Used neutrally, the term “globalization” just refers to international integration.
Virtually no one is opposed to that, certainly not the left or the workers movements, which from their modern origins have been committed to international solidarity. The phrase “workers of the world unite” is a call for globalization. That’s why every union is called an “international” — the reality is far from hopes. More narrowly, the term is used for international economic integration. Put neutrally, few are opposed to that, though serious questions arise about the real costs and the benefits of trade — questions raised by Keynes,
for example, who was in general in favor of domestic production (as was Adam Smith; that’s the context in which he used the much misunderstood phrase “invisible hand” in Wealth of Nations), and international exchange mainly in ideas.
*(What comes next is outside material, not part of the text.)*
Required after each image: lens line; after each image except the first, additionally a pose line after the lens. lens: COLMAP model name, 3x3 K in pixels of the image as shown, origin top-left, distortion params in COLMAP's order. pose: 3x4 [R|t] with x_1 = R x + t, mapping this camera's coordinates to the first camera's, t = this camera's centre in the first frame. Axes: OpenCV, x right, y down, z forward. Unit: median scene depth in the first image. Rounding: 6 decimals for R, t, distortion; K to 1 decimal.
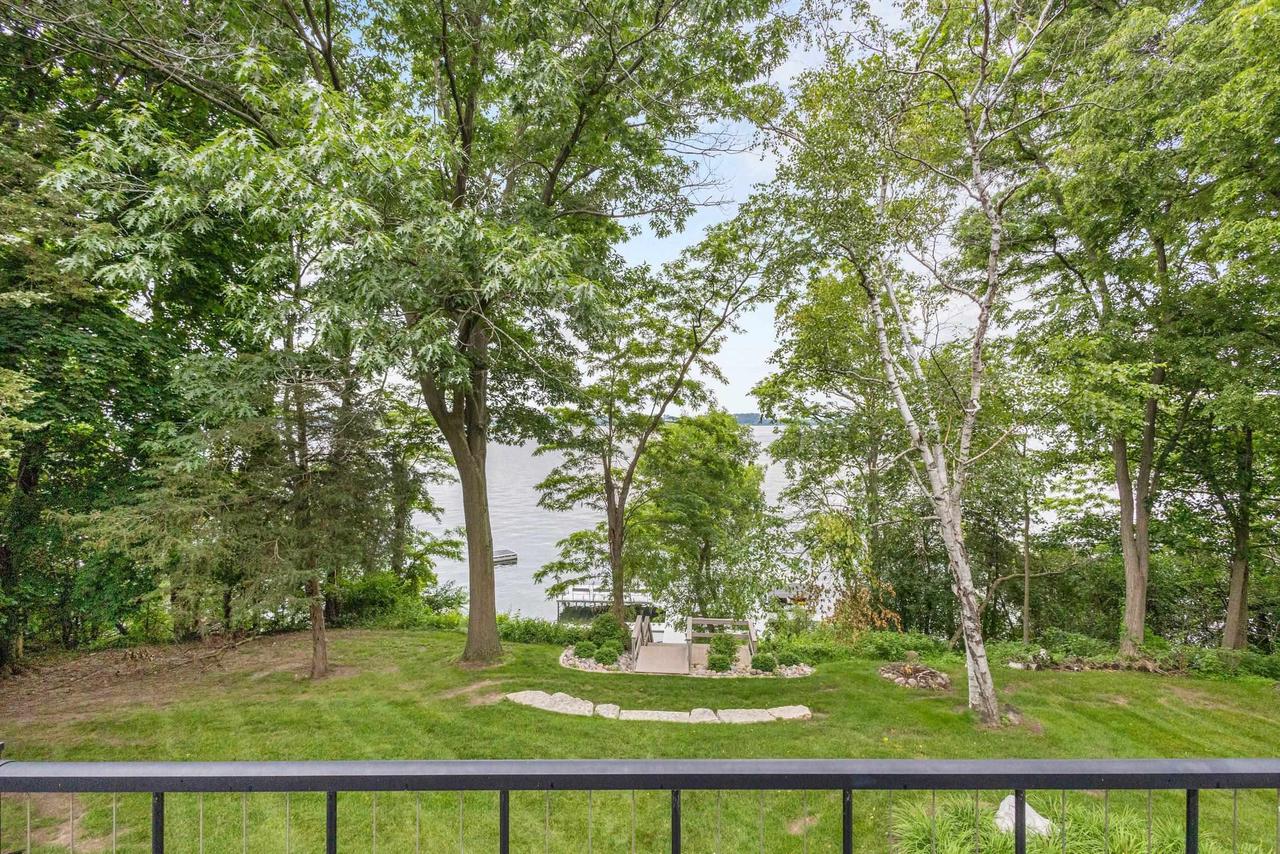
lens RADIAL K [[597.2, 0, 645.1], [0, 597.2, 426.3], [0, 0, 1]] dist [0.009280, -0.003524]
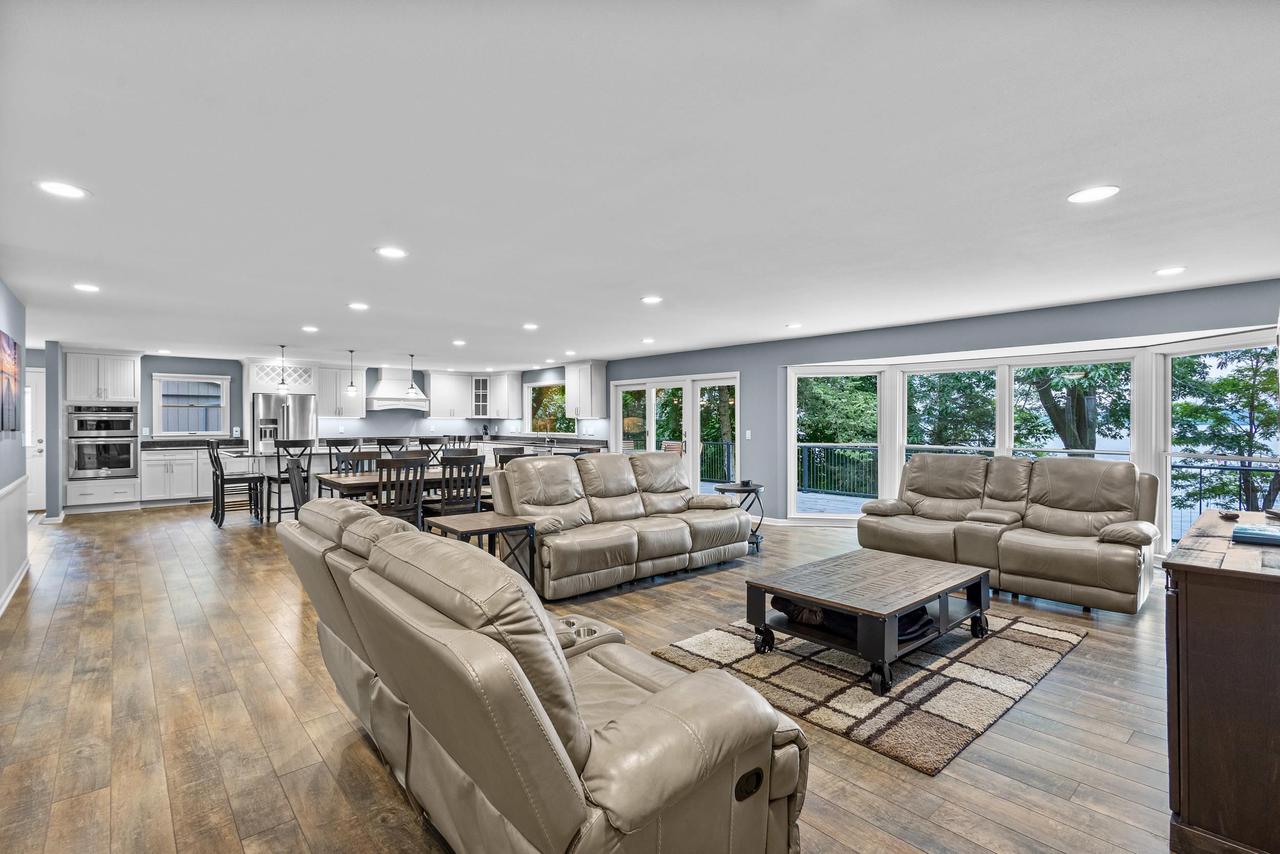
lens RADIAL K [[597.2, 0, 631.3], [0, 597.2, 421.8], [0, 0, 1]] dist [0.009280, -0.003524]
pose [[0.650821, 0.005522, -0.759211, 0.022480], [-0.005938, 0.999980, 0.002183, 0.003876], [0.759208, 0.003087, 0.650841, -0.325234]]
In contemporary ideology of the past 20-25 years, the term “globalization” has been used to refer to a specific form of international economic integration, a
mixture of liberalization and protectionism, designed in the interests of the designers (not surprisingly), that is investors, financial institutions, etc., and the few powerful states linked to them. Naturally, many people — probably the large majority of those who know anything about it — are opposed to this form of international integration, and favor globalization oriented to the needs of people, not concentrations of private power. They have quite concrete proposals, but these are silenced by the corporate media; the case of NAFTA was quite dramatic in this respect, and reviewed in print, but next to unmentionable within the doctrinal systems. When the term “globalization” is used in this well-crafted propagandistic
sense, those who oppose “globalization” can be dismissed as primitives who want to return to the stone age, don’t understand elementary economics, and other standard jeering and hysterics. And it is possible to evade the embarrassing fact that insofar as the rules of “globalization” have been followed, the results have generally been quite harmful — though so little is understood about the international economy that it is not easy to establish causal relations. And so on.